Exercise spread out over the day - studies?
June 2, 2015 9:39 AM   Subscribe

How does the body respond to small amounts of body-weight exercise spread out over the day compared to a half hour block? Especially looking for evidence, studies, and cites.

Note: I am NOT talking about HIIT/Tabata here; I'm talking about a 15 or 30 minute chunk of moderate body-weight exercise spread out over the day

I am of the "the best exercise is the exercise you'll actually keep doing" school of thought. I walk a lot (20-25 miles a week, with lots of hills), and I feel fairly fit, but I like to try to get in a few pushups and lunges here and there, too.

However, I don't always work up the motivation to do a whole set of body-weight exercises at once. When I do, I try to do pushups, military presses, lunges, squats, and a few other things, sometimes to failure but more often just 10-20 reps.

Lately, I've been taking breaks during the work day and just doing 5 or 10 pushups or lunges as a quick pick-me-up - so, less than 60 seconds of effort at a time.

My question: in terms of calories, muscle-building, circulation, etc., what difference is there between doing body-weight exercises in a 15 to 30 minute chunk versus doing 5 reps here and 5 reps there over the course of the day, assuming the total number of reps is the same?

I would especially appreciate any links to studies or summary evidence you might have.

posted by kristi to Health & Fitness (2 answers total) 11 users marked this as a favorite
Not a study, but, if I recall correctly, Pavel Tsatsouline claims in this book, with only anecdotal evidence, that opportunistic exercise works really, really well.
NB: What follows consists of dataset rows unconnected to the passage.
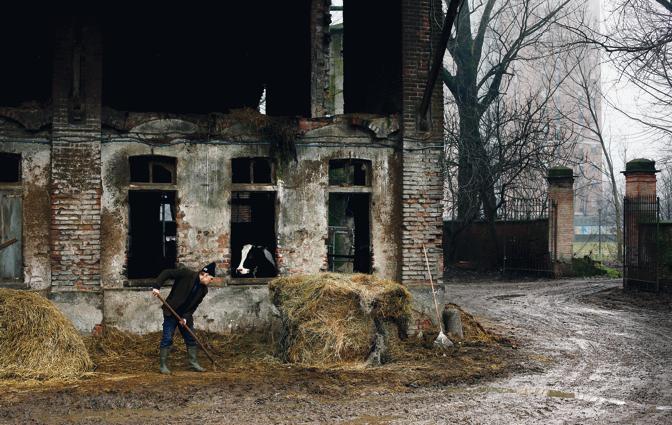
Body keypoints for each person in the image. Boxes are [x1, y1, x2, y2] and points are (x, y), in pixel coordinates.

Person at [152, 262, 215, 374]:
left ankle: (193, 363)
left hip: (185, 315)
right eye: (211, 278)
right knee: (167, 338)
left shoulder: (203, 290)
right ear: (205, 275)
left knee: (191, 338)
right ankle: (163, 366)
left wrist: (185, 318)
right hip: (171, 312)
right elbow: (167, 273)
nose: (211, 281)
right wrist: (157, 286)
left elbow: (194, 306)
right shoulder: (186, 274)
I am just a random guy on the internet, but I would expect that a) single workout, high-intensity, rapid-time-to-failure would increase max strength and power and b) opportunistic exercise, as you describe, would increase endurance (total number of reps somewhere below max strength) and possibly power, if done with high intensity, but not max strength.

And, with opportunistic exercise, I would expect larger muscles, a la bodybuilding vs stronger, more compact muscles a la powerlifting.
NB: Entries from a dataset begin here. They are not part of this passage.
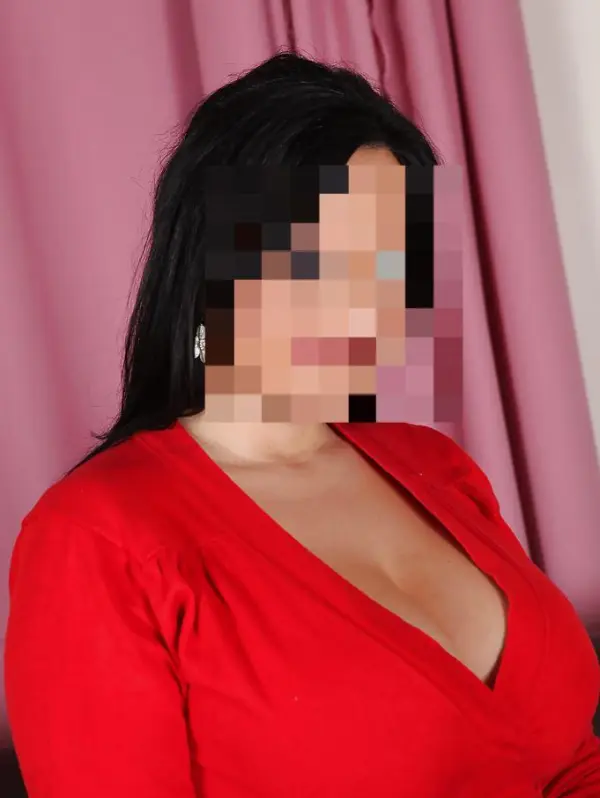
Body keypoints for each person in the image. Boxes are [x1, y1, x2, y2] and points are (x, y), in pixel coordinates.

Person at [4, 52, 600, 798]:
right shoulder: (98, 537)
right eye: (323, 254)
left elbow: (568, 755)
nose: (369, 301)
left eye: (392, 258)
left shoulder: (438, 465)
And calories would depend on whichever workout style caused you to actually do more exercise (burn more calories) and whichever workout style released more hormones to cause a larger (super)compensation response. The latter, especially, probably does have a study somewhere. I bet all of this has actually been studied, if someone will dig it up or has it on the tip of their tongue.
posted by zeek321 at 10:02 AM on June 2, 2015

This is slightly different from what you are looking at, but a recent study found that casual walking/light exercise just two minutes out of every hour confers a pretty decent health benefit to people who are sedentary (sitting) most of the time, whereas just standing up confers a much smaller or no benefit. Summary article:
They found that there is no benefit to decreasing sitting by two minutes each hour, and adding a corresponding two minutes more of low intensity activities. However, a "trade-off" of sitting for light intensity activities for two minutes each hour was associated with a 33 percent lower risk of dying.
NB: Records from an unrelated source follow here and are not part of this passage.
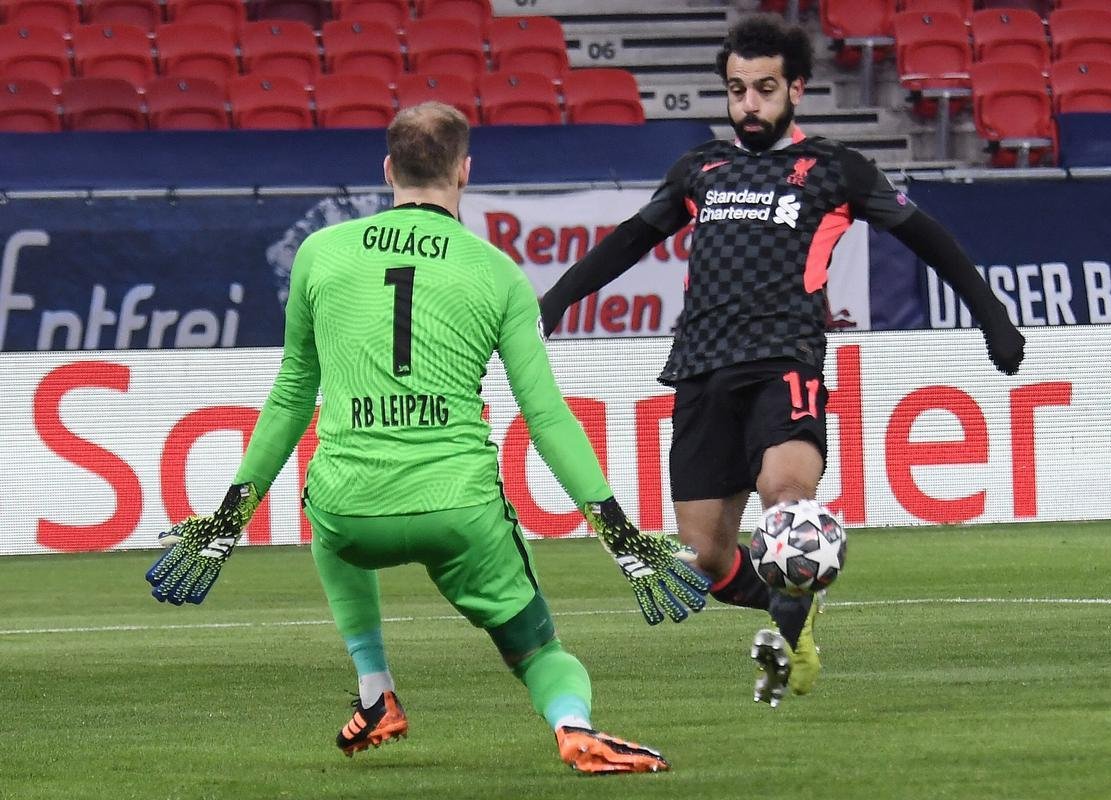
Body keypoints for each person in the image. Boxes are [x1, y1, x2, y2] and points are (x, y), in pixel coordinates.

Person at [145, 102, 709, 774]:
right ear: (464, 172)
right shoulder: (497, 272)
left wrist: (227, 519)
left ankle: (375, 689)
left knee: (324, 506)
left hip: (350, 509)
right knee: (537, 650)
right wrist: (615, 530)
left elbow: (291, 395)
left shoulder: (319, 253)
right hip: (459, 512)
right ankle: (572, 726)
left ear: (387, 169)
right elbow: (546, 415)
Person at [538, 15, 1026, 707]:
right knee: (703, 561)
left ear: (794, 87)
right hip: (700, 366)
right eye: (737, 89)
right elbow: (628, 240)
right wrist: (555, 302)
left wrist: (991, 316)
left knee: (787, 502)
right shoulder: (700, 169)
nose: (749, 104)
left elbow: (927, 236)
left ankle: (794, 598)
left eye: (764, 88)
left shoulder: (833, 169)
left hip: (782, 361)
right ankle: (789, 608)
"It was fascinating to see the results because the current national focus is on moderate or vigorous activity. To see that light activity had an association with lower mortality is intriguing," says lead author Srinivasan Beddhu, M.D., professor of medicine.

Beddhu explains that while it's obvious that it takes energy to exercise, strolling and other light activities use energy, too. Even short walks add up to a lot when repeated many times over the course of a week. Assuming 16 awake hours each day, two minutes of strolling each hour expends 400 kcal each week. That number approaches the 600 kcal it takes to accomplish the recommended weekly goal of moderate exercise. It is also substantially larger than the 50 kcal needed to complete low intensity activities for two minutes each awake hour over the course of one week.

"Based on these results we would recommend adding two minutes of walking each hour in combination with normal activities, which should include 2.5 hours of moderate exercise each week," says Beddhu.
FYI this is from the Clinical Journal of the American Society of Nephrology; thus the references to CKD (chronic kidney disease). But the study found pretty much the same results for both chronic kidney disease patients and the general population.